The Switch From Cavill To Hemsworth Might Be Really Disappointing
Cavill's departure was obviously a tough pill to swallow, but the show must go on and having Liam Hemsworth pick up the torch is not his fault. He's having a hard time as it is, having big shoes to fill in Henry's absence in addition to deal with already disappointed fans.
The execution of the switcheroo is the key to getting into the fans' good graces again, that's just common sense, so it's been a huge topic of discussion how they are going to pull it off. Baginski has teased some possibilities, mainly hinting at some multiverse where a younger, more Hemsworthy-y Geralt is from, bottom line being that the recast would be lore-accurate.
While the multiverse would not be book-accurate at all (true, there are multiple worlds, but they are all different, it's really not that hard), there are lots of other possibilities to explain Geralt's new face: a spell that went sideways, new mutations, you get the idea.
Tomek Baginski's interpretation of the books might vary from everyone else's, though: according to him, with the fifth installment of the books by Andrzej Sapkowski, the story turned from fantasy into "a philosophical discourse on the nature of reality."
That's not the only time Baginski has talked about the "core ideas" he sees in The Witcher.

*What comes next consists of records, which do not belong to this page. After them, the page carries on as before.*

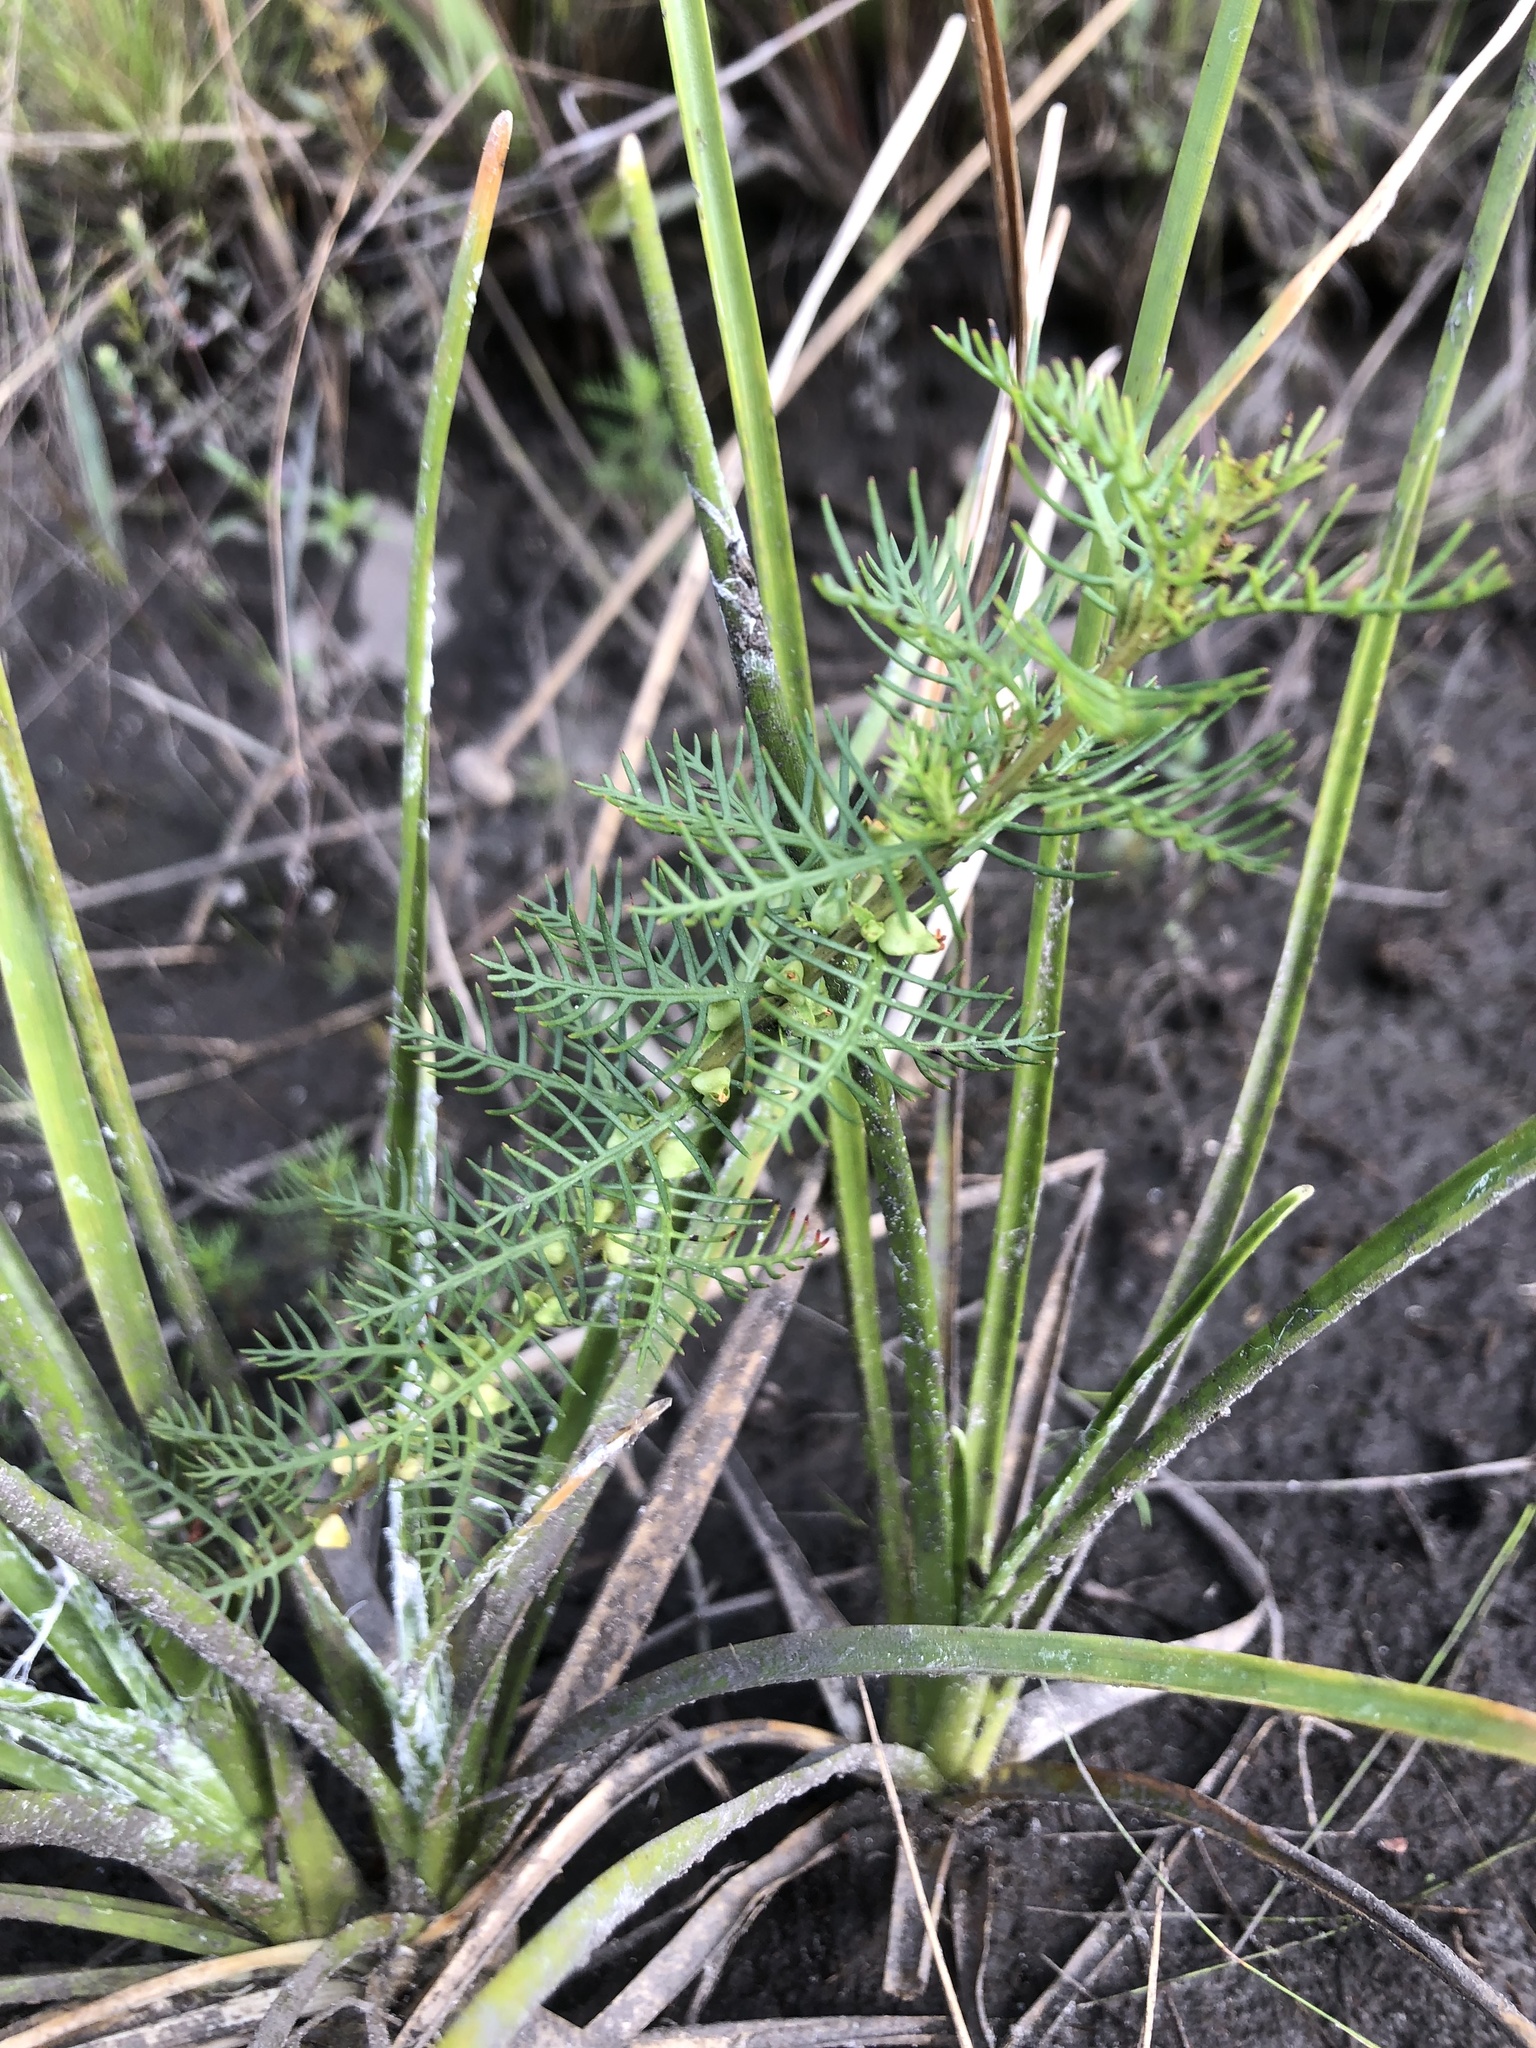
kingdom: Plantae
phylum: Tracheophyta
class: Magnoliopsida
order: Saxifragales
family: Haloragaceae
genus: Proserpinaca
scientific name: Proserpinaca pectinata
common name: Comb-leaved mermaidweed
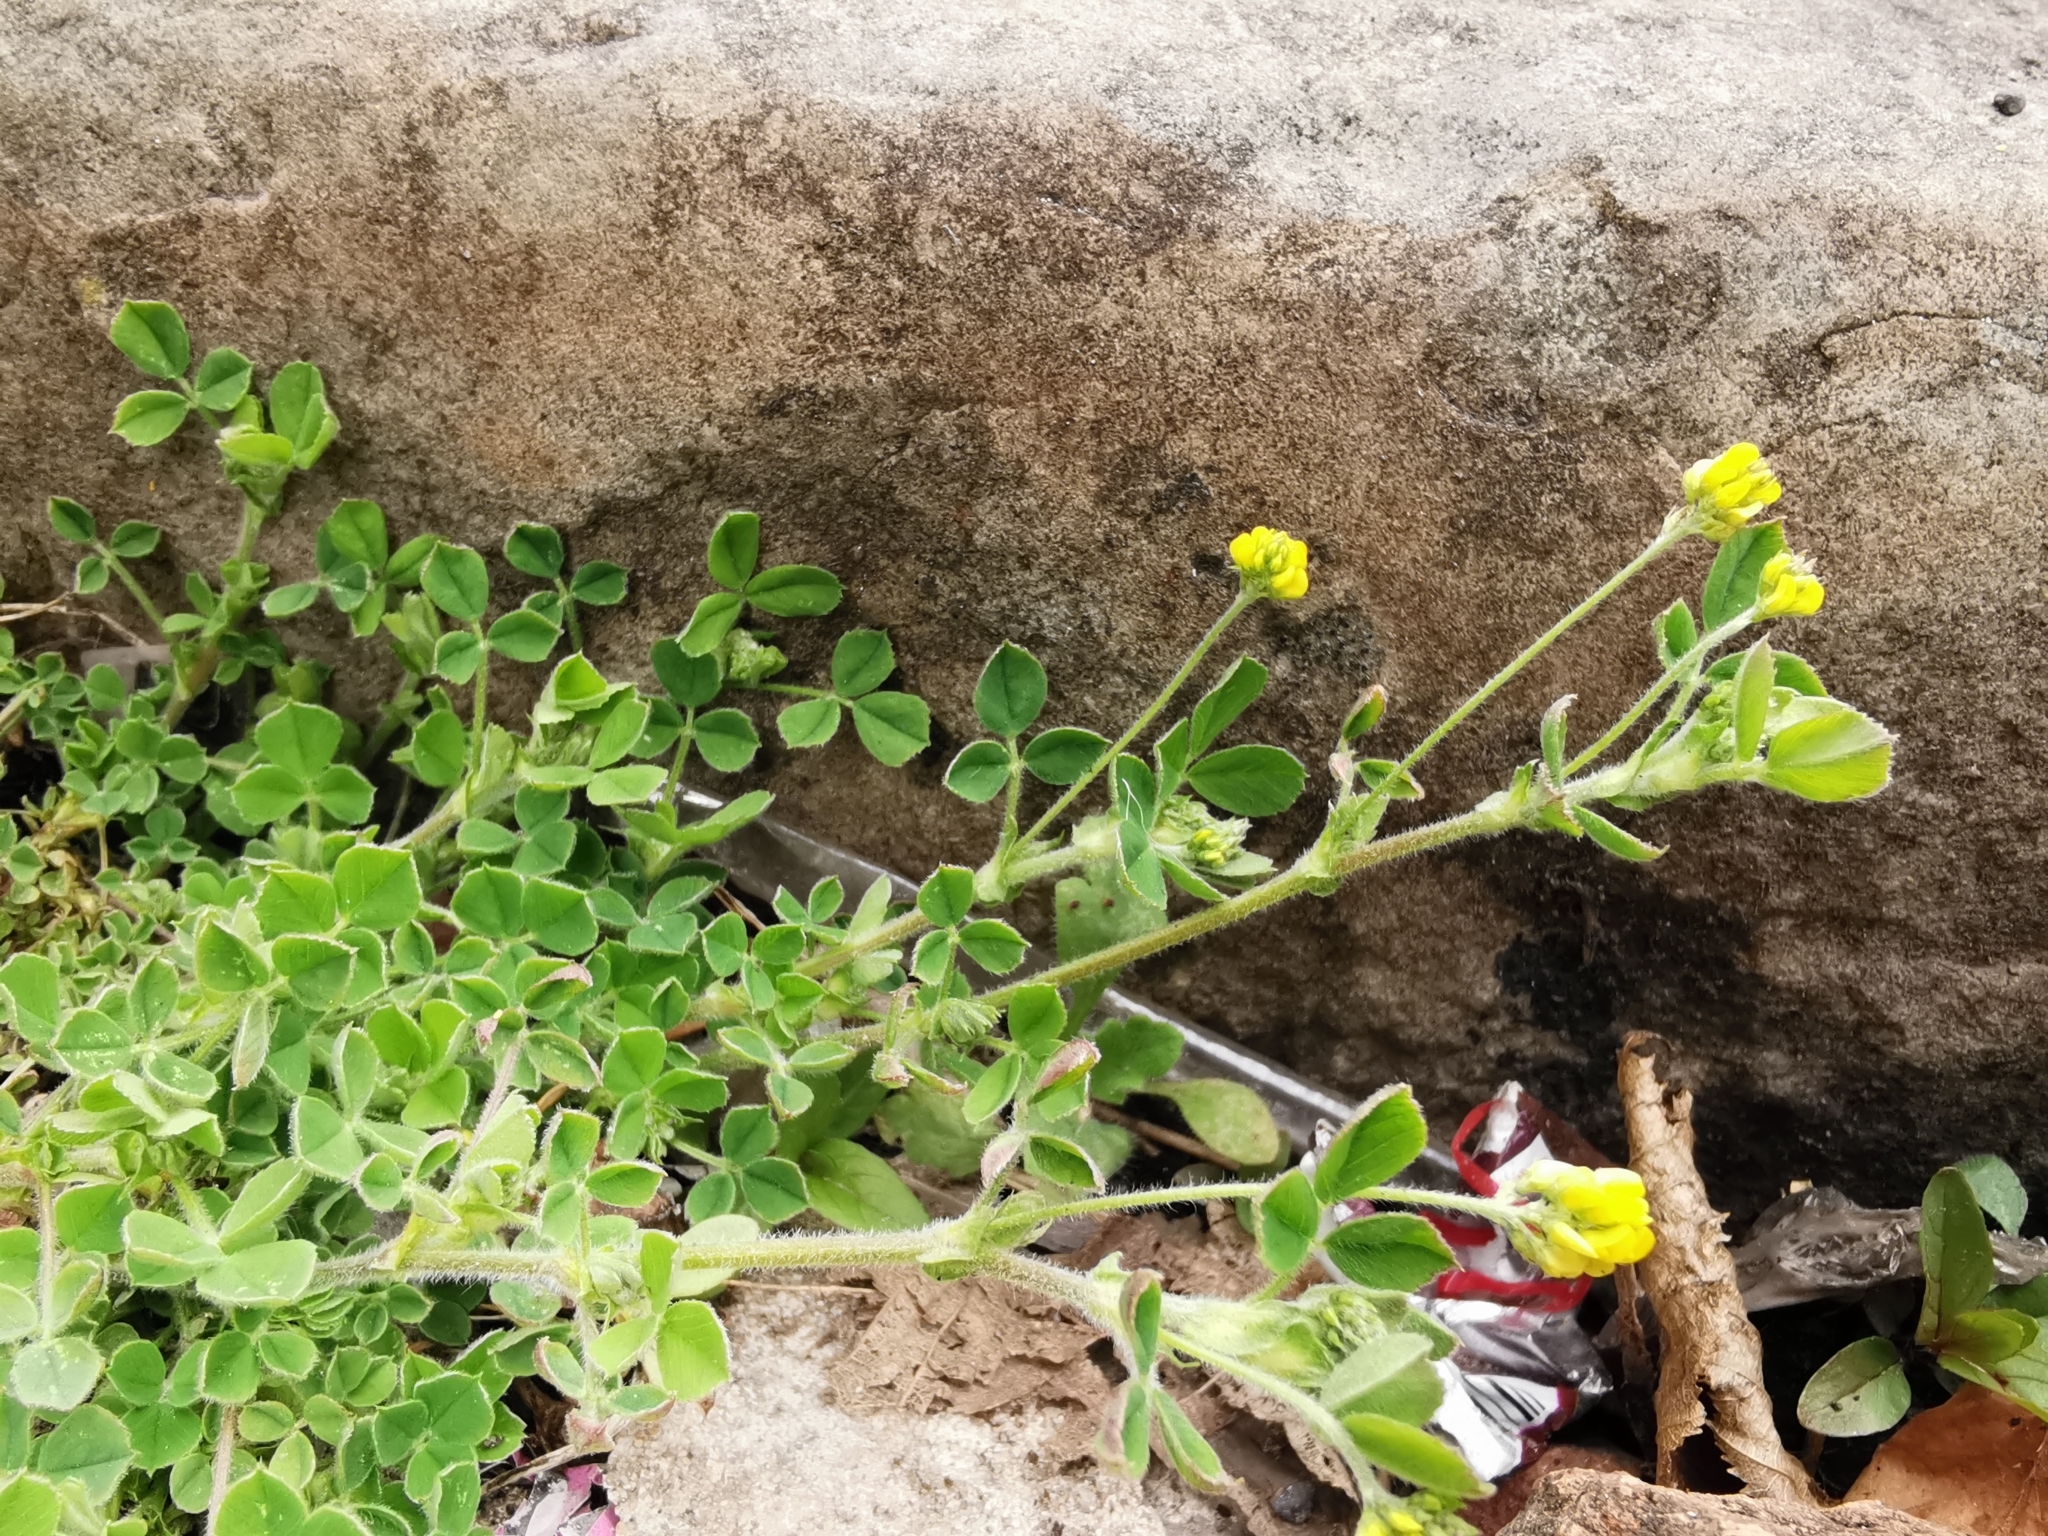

He told The Express that while the show won't have the time to deeply explore some of those ideas, but "one of the big topics in The Witcher world is that every story can be told from many, many POVs – and sometimes, those POCs and those versions of the stories are very, very different from what we though was the truth."
Baginski is pretty set on book five's "meta ideas" – and one of those is that legends like those about Geralt of Rivia have been told over and over again over decades, being warped into some different version of what actually happened.
There's also the thing that some years down the line, there's not a single portrait of Ciri to be found and in the future, nobody knows for sure what she looked like.
If that's the road Baginski is going for and the whole explanation for Geralt's new face is "well, some people say he looked like this, others say he looked like that. We don't know," then the disappointment hits a whole new level: losing Cavill without even coming up with a good explanation? Geralt deserves better. An intro scene for season 4, narrating how "some of the story was lost to time" or whatever, might be the worst case.
As for now, it's all speculation, though: and the theories have been running wild for a while with each and every new hint Baginski gave in various interviews. He seems to enjoy keeping us on our toes and teasing fans relentlessly, doesn't he? Let's just hope for the best.